Standing before the graduating class of the Soviet Military Academy in the Kremlin fortnight ago, Dictator Stalin cried:

“The art of valuing machinery and reporting about our technique has been learned, but I fail to hear a single case of reports being made with similar eagerness as to how many people we have trained in a given period, and how they have been helped to grow and become experienced in their work. It is time to understand that the most valuable of all capital is the people. If we have enough trained men in our factories, farms and army, our country cannot be conquered; if not we are lame in both legs.”

The speech marked an important switch in Soviet policy from building machines, and yet more machines at all cost, to training men fitted to operate them.
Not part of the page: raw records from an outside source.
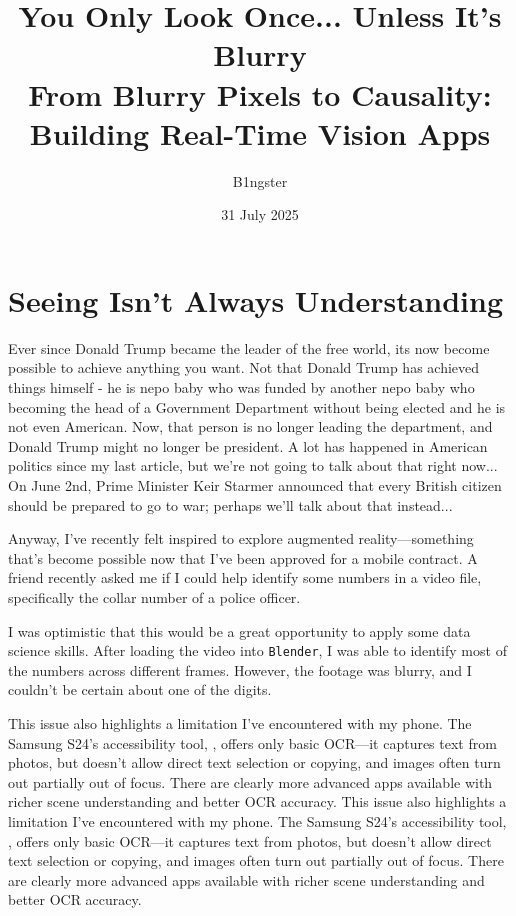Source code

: \documentclass{article}
\title{
    You Only Look Once... Unless It's Blurry \\
    \large From Blurry Pixels to Causality: Building Real-Time Vision Apps
}
\author{B1ngster}
\date{31 July 2025}
\newcommand{\clicks}[2]{\href{https://#1}{\colorlet{temp}{.}\color{blue}{\underline{\color{temp}#2}}\color{temp}}}
\newcommand{\cmdname}[1]{\texttt{#1}}
\begin{document}
\maketitle
\newpage
 
\section*{Seeing Isn’t Always Understanding}


Ever since Donald Trump became the leader of the free world, its now become possible to achieve anything you want. Not that Donald Trump has achieved things himself - he is nepo baby who was funded by another nepo baby who becoming the head of a Government Department without being elected and he is not even American. Now, that person is no longer leading the department, and Donald Trump might no longer be president. A lot has happened in American politics since my last article, but we're not going to talk about that right now... On June 2nd, Prime Minister Keir Starmer announced that every British citizen should be prepared to go to war; perhaps we'll talk about that instead...


Anyway, I've recently felt inspired to explore augmented reality—something that's become possible now that I've been approved for a mobile contract. A friend recently asked me if I could help identify some numbers in a video file, specifically the collar number of a police officer.

I was optimistic that this would be a great opportunity to apply some data science skills. After loading the video into \cmdname{Blender}, I was able to identify most of the numbers across different frames. However, the footage was blurry, and I couldn't be certain about one of the digits.

This issue also highlights a limitation I’ve encountered with my phone. The Samsung S24’s accessibility tool, \clicks{www.samsung.com}{Bixby Vision}, offers only basic OCR—it captures text from photos, but doesn’t allow direct text selection or copying, and images often turn out partially out of focus. There are clearly more advanced apps available with richer scene understanding and better OCR accuracy.
This issue also highlights a limitation I’ve encountered with my phone. The Samsung S24’s accessibility tool, \clicks{www.samsung.com}{Bixby Vision}, offers only basic OCR—it captures text from photos, but doesn’t allow direct text selection or copying, and images often turn out partially out of focus. There are clearly more advanced apps available with richer scene understanding and better OCR accuracy.
\end{document}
Not until last week did the world realize in most dramatic fashion in what dire need Soviet Russia is for capable, trained personnel. The Maxim Gorki, largest land-plane in the world, crashed in the worst airplane disaster in history (see p. 56). Russian designed, Russian built, the plane was technically perfect, might never have fallen but for the childish desire of a stunt pilot named Blagin to do tricks in dangerous proximity to the great plane.

Equally hysterical, a Russian news photographer in a third plane that was flying nearby nearly throttled the pilot of his plane before being knocked, half conscious, back into his seat.

The Soviet press was quick to echo the gist of Stalin’s speech last week. Announcing immediate plans for the construction of three planes just as big to be called Maxim Gorki II, Vladimir Lenin, Joseph Stalin, the official Pravda cried:

“The stunting of Pilot Blagin was the result of a criminal lack of discipline which the Government and the Communist Party are removing from the air fleet with hot irons. . . . Regulations that hooligans of the air must not fly within a mile of military airplanes in flight should be applied to civilian aviation as well.

“We Bolsheviks never retreat. Now before the bodies of our dead warriors, before the wreck of the Gorki, we pledge ourselves to build a still more powerful and more beautiful airplane.”